Each Illinois nursing home neglect lawyer at our firm has worked on many cases where understaffing played the pivotal role in the underlying mistreatment. It cannot be emphasized enough that if there are not sufficient care workers at a facility then nursing home residents will not receive the level of care that the law demands. This is true no matter how skilled, devoted, and passionate the care providers are-they cannot be in two places at once. Unfortunately, in a drive to lower expenses and increases profits for owners and investors, those in charge of making decisions about staffing levels often cut direct care employee levels to the bone. When this happens it is the residents who suffer most.
Earlier this month a story at U.S. News discussed the crucial role that staffing levels play at these facilities. The article was summarizing a new research project from the Center for Retirement Research at Boston College. The underlying point of the research was something that our Chicago nursing home neglect lawyers know well-loss of staff members at nursing homes is deadly. In particular the researchers found that lower employment rates at nursing homes correlates strongly with rising death rates for senior women. This was attributed to the fact that nursing homes are disproportionately filled with elder women because women outlive men on average.

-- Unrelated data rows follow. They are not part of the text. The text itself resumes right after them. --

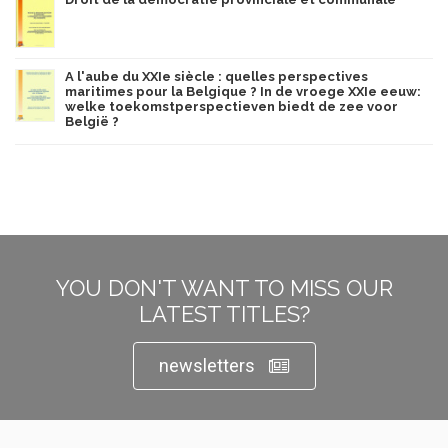
A l'aube du XXIe siècle : quelles perspectives
maritimes pour la Belgique ? In de vroege XXIe eeuw:
welke toekomstperspectieven biedt de zee voor
België ?
YOU DON'T WANT TO MISS OUR
LATEST TITLES?
newsletters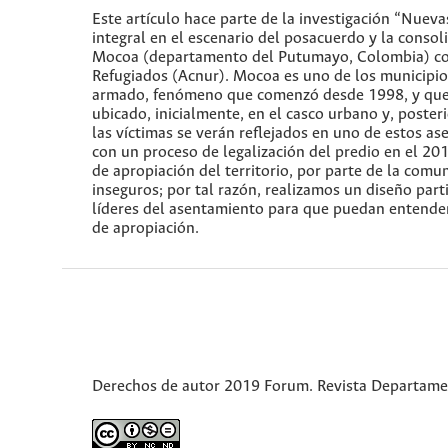
Este artículo hace parte de la investigación “Nuev
integral en el escenario del posacuerdo y la consol
Mocoa (departamento del Putumayo, Colombia) con
Refugiados (Acnur). Mocoa es uno de los municipios
armado, fenómeno que comenzó desde 1998, y que h
ubicado, inicialmente, en el casco urbano y, poster
las víctimas se verán reflejados en uno de estos a
con un proceso de legalización del predio en el 201
de apropiación del territorio, por parte de la com
inseguros; por tal razón, realizamos un diseño part
líderes del asentamiento para que puedan entender s
de apropiación.
Derechos de autor 2019 Forum. Revista Departamen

These are particularly timely issues because more and more Americans are retiring, the overall demographics are shifting, and long-term care will undoubtedly rise in prominence in the future. Getting a handle on these problems as soon as possible is crucial, because the challenges are only going to increase. The fastest growing age group in the country is people over 80 years of age. This is a product of both the overall national demographics as well as increases in medical care which are keeping more people alive longer.

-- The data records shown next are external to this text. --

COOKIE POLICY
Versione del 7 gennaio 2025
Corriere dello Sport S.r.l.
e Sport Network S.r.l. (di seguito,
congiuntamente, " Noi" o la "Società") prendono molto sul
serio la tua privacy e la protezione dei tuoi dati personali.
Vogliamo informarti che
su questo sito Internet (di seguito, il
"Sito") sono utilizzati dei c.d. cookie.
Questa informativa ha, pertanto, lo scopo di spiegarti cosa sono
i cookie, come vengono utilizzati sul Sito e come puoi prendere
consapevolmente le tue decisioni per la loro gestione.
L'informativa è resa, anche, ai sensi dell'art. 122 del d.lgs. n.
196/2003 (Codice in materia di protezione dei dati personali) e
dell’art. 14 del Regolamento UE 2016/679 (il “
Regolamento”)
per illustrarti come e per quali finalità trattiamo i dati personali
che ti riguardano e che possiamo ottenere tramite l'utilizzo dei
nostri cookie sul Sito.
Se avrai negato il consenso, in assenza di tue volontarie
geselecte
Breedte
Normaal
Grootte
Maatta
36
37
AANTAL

While better medical care is obviously a welcome development, it comes with a stark challenge. Will we have enough younger care providers for these seniors? A mathematical certainty of a larger percentage of seniors is a smaller percentage of younger Americans. But with more seniors, there will be an increased need for more young Americans to work in caregiving roles. If those caregiving roles are not filled it is a near certainty that there will be an increase in nursing home neglect with seniors not getting the care they need. Lives will be lost as a result.
Our Chicago nursing home neglect lawyers appreciate that part of the problem is that these front-line nursing home workers often have pay rates and benefits cut severely. This is usually not because owners and operators are facing some financial crisis. Instead it is often done simply to ensure maximum profits for those who are using these facilities as financial investments. The poor pay rates make it difficult for these facilities to find quality help and retain that help for longer periods of times. This leads to frequent shortages and high turnover. Nursing home owners are still able to collect large profits in these situations, but the seniors who rely on them are the ones who suffer from the poor staffing situation.